## BEGIN Task inputs

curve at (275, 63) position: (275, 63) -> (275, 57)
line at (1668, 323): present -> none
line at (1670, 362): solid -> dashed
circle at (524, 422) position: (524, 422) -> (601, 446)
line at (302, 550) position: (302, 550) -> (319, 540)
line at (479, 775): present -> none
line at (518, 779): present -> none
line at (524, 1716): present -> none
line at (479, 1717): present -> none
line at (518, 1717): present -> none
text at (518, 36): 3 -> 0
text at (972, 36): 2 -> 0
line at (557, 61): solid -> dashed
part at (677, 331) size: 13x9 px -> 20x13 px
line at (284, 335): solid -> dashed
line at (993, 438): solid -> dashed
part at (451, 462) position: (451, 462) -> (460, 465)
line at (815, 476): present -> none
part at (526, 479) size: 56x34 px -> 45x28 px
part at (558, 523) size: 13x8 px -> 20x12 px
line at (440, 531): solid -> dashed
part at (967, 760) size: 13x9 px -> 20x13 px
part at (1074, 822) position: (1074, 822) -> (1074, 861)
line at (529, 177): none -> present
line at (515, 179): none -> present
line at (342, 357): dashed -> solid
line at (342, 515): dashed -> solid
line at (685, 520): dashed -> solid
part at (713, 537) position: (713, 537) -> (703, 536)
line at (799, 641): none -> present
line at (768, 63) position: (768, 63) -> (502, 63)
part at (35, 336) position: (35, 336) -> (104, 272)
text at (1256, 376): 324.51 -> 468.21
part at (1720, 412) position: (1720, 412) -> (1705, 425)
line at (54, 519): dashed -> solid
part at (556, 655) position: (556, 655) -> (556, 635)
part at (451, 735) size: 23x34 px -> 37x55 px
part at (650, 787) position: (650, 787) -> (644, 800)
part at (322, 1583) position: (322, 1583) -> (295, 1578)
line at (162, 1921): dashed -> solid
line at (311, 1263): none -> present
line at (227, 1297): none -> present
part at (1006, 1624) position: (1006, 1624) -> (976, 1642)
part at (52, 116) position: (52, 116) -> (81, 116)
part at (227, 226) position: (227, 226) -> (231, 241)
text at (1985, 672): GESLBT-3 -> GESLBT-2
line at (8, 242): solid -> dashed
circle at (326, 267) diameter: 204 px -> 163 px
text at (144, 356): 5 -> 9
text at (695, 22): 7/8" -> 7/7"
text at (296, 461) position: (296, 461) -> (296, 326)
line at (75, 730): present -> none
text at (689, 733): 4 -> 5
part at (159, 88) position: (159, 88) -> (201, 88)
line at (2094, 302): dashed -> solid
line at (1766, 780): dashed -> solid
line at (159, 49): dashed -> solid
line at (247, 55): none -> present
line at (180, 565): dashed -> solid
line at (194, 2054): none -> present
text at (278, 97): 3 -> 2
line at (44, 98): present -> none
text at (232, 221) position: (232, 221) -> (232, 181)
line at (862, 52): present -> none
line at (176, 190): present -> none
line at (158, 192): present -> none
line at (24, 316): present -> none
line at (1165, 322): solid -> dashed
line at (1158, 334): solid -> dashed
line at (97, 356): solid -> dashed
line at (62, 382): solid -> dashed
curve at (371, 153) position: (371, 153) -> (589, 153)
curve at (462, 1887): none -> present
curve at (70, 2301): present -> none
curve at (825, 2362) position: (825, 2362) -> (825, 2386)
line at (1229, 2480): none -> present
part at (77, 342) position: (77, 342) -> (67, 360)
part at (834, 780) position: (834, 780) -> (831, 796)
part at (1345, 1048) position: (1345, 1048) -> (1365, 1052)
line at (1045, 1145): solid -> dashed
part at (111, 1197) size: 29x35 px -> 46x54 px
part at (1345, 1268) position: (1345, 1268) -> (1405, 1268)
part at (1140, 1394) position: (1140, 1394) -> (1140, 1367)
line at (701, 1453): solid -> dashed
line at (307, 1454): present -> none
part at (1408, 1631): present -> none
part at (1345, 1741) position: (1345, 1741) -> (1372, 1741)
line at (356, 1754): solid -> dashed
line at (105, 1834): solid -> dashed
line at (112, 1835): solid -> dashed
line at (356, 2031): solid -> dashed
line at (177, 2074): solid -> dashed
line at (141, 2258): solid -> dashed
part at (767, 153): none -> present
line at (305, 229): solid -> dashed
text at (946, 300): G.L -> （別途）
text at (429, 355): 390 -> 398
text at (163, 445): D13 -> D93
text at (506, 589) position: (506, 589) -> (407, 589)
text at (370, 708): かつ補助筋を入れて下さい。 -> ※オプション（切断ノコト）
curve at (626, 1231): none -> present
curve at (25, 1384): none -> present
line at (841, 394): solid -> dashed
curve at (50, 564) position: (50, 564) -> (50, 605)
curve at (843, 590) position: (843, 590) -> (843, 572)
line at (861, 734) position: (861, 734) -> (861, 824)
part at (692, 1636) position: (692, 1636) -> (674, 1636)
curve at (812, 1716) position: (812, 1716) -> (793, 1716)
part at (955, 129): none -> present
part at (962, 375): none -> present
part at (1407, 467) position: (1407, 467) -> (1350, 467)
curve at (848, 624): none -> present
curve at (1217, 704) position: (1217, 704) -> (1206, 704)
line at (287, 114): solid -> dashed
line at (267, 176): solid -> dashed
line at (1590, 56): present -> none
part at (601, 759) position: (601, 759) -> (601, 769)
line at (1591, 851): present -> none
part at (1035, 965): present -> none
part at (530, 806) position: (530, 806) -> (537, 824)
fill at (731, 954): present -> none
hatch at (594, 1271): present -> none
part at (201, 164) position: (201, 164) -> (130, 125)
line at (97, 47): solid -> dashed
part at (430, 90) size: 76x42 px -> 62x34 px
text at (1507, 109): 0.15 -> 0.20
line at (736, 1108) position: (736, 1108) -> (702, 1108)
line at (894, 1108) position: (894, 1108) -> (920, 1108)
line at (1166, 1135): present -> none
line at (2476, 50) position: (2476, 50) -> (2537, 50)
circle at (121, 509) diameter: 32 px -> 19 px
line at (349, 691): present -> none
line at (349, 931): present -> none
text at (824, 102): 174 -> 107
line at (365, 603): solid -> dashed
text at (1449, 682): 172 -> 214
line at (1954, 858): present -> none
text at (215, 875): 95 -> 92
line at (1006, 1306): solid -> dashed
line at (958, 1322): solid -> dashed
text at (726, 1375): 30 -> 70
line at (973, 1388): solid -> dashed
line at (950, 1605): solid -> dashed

## END Task inputs

**Directive**
Reproduce the whole listing above line for line, in the same order and with nothing altered.

**Reply to the exercise**
curve at (275, 63) position: (275, 63) -> (275, 57)
line at (1668, 323): present -> none
line at (1670, 362): solid -> dashed
circle at (524, 422) position: (524, 422) -> (601, 446)
line at (302, 550) position: (302, 550) -> (319, 540)
line at (479, 775): present -> none
line at (518, 779): present -> none
line at (524, 1716): present -> none
line at (479, 1717): present -> none
line at (518, 1717): present -> none
text at (518, 36): 3 -> 0
text at (972, 36): 2 -> 0
line at (557, 61): solid -> dashed
part at (677, 331) size: 13x9 px -> 20x13 px
line at (284, 335): solid -> dashed
line at (993, 438): solid -> dashed
part at (451, 462) position: (451, 462) -> (460, 465)
line at (815, 476): present -> none
part at (526, 479) size: 56x34 px -> 45x28 px
part at (558, 523) size: 13x8 px -> 20x12 px
line at (440, 531): solid -> dashed
part at (967, 760) size: 13x9 px -> 20x13 px
part at (1074, 822) position: (1074, 822) -> (1074, 861)
line at (529, 177): none -> present
line at (515, 179): none -> present
line at (342, 357): dashed -> solid
line at (342, 515): dashed -> solid
line at (685, 520): dashed -> solid
part at (713, 537) position: (713, 537) -> (703, 536)
line at (799, 641): none -> present
line at (768, 63) position: (768, 63) -> (502, 63)
part at (35, 336) position: (35, 336) -> (104, 272)
text at (1256, 376): 324.51 -> 468.21
part at (1720, 412) position: (1720, 412) -> (1705, 425)
line at (54, 519): dashed -> solid
part at (556, 655) position: (556, 655) -> (556, 635)
part at (451, 735) size: 23x34 px -> 37x55 px
part at (650, 787) position: (650, 787) -> (644, 800)
part at (322, 1583) position: (322, 1583) -> (295, 1578)
line at (162, 1921): dashed -> solid
line at (311, 1263): none -> present
line at (227, 1297): none -> present
part at (1006, 1624) position: (1006, 1624) -> (976, 1642)
part at (52, 116) position: (52, 116) -> (81, 116)
part at (227, 226) position: (227, 226) -> (231, 241)
text at (1985, 672): GESLBT-3 -> GESLBT-2
line at (8, 242): solid -> dashed
circle at (326, 267) diameter: 204 px -> 163 px
text at (144, 356): 5 -> 9
text at (695, 22): 7/8" -> 7/7"
text at (296, 461) position: (296, 461) -> (296, 326)
line at (75, 730): present -> none
text at (689, 733): 4 -> 5
part at (159, 88) position: (159, 88) -> (201, 88)
line at (2094, 302): dashed -> solid
line at (1766, 780): dashed -> solid
line at (159, 49): dashed -> solid
line at (247, 55): none -> present
line at (180, 565): dashed -> solid
line at (194, 2054): none -> present
text at (278, 97): 3 -> 2
line at (44, 98): present -> none
text at (232, 221) position: (232, 221) -> (232, 181)
line at (862, 52): present -> none
line at (176, 190): present -> none
line at (158, 192): present -> none
line at (24, 316): present -> none
line at (1165, 322): solid -> dashed
line at (1158, 334): solid -> dashed
line at (97, 356): solid -> dashed
line at (62, 382): solid -> dashed
curve at (371, 153) position: (371, 153) -> (589, 153)
curve at (462, 1887): none -> present
curve at (70, 2301): present -> none
curve at (825, 2362) position: (825, 2362) -> (825, 2386)
line at (1229, 2480): none -> present
part at (77, 342) position: (77, 342) -> (67, 360)
part at (834, 780) position: (834, 780) -> (831, 796)
part at (1345, 1048) position: (1345, 1048) -> (1365, 1052)
line at (1045, 1145): solid -> dashed
part at (111, 1197) size: 29x35 px -> 46x54 px
part at (1345, 1268) position: (1345, 1268) -> (1405, 1268)
part at (1140, 1394) position: (1140, 1394) -> (1140, 1367)
line at (701, 1453): solid -> dashed
line at (307, 1454): present -> none
part at (1408, 1631): present -> none
part at (1345, 1741) position: (1345, 1741) -> (1372, 1741)
line at (356, 1754): solid -> dashed
line at (105, 1834): solid -> dashed
line at (112, 1835): solid -> dashed
line at (356, 2031): solid -> dashed
line at (177, 2074): solid -> dashed
line at (141, 2258): solid -> dashed
part at (767, 153): none -> present
line at (305, 229): solid -> dashed
text at (946, 300): G.L -> （別途）
text at (429, 355): 390 -> 398
text at (163, 445): D13 -> D93
text at (506, 589) position: (506, 589) -> (407, 589)
text at (370, 708): かつ補助筋を入れて下さい。 -> ※オプション（切断ノコト）
curve at (626, 1231): none -> present
curve at (25, 1384): none -> present
line at (841, 394): solid -> dashed
curve at (50, 564) position: (50, 564) -> (50, 605)
curve at (843, 590) position: (843, 590) -> (843, 572)
line at (861, 734) position: (861, 734) -> (861, 824)
part at (692, 1636) position: (692, 1636) -> (674, 1636)
curve at (812, 1716) position: (812, 1716) -> (793, 1716)
part at (955, 129): none -> present
part at (962, 375): none -> present
part at (1407, 467) position: (1407, 467) -> (1350, 467)
curve at (848, 624): none -> present
curve at (1217, 704) position: (1217, 704) -> (1206, 704)
line at (287, 114): solid -> dashed
line at (267, 176): solid -> dashed
line at (1590, 56): present -> none
part at (601, 759) position: (601, 759) -> (601, 769)
line at (1591, 851): present -> none
part at (1035, 965): present -> none
part at (530, 806) position: (530, 806) -> (537, 824)
fill at (731, 954): present -> none
hatch at (594, 1271): present -> none
part at (201, 164) position: (201, 164) -> (130, 125)
line at (97, 47): solid -> dashed
part at (430, 90) size: 76x42 px -> 62x34 px
text at (1507, 109): 0.15 -> 0.20
line at (736, 1108) position: (736, 1108) -> (702, 1108)
line at (894, 1108) position: (894, 1108) -> (920, 1108)
line at (1166, 1135): present -> none
line at (2476, 50) position: (2476, 50) -> (2537, 50)
circle at (121, 509) diameter: 32 px -> 19 px
line at (349, 691): present -> none
line at (349, 931): present -> none
text at (824, 102): 174 -> 107
line at (365, 603): solid -> dashed
text at (1449, 682): 172 -> 214
line at (1954, 858): present -> none
text at (215, 875): 95 -> 92
line at (1006, 1306): solid -> dashed
line at (958, 1322): solid -> dashed
text at (726, 1375): 30 -> 70
line at (973, 1388): solid -> dashed
line at (950, 1605): solid -> dashed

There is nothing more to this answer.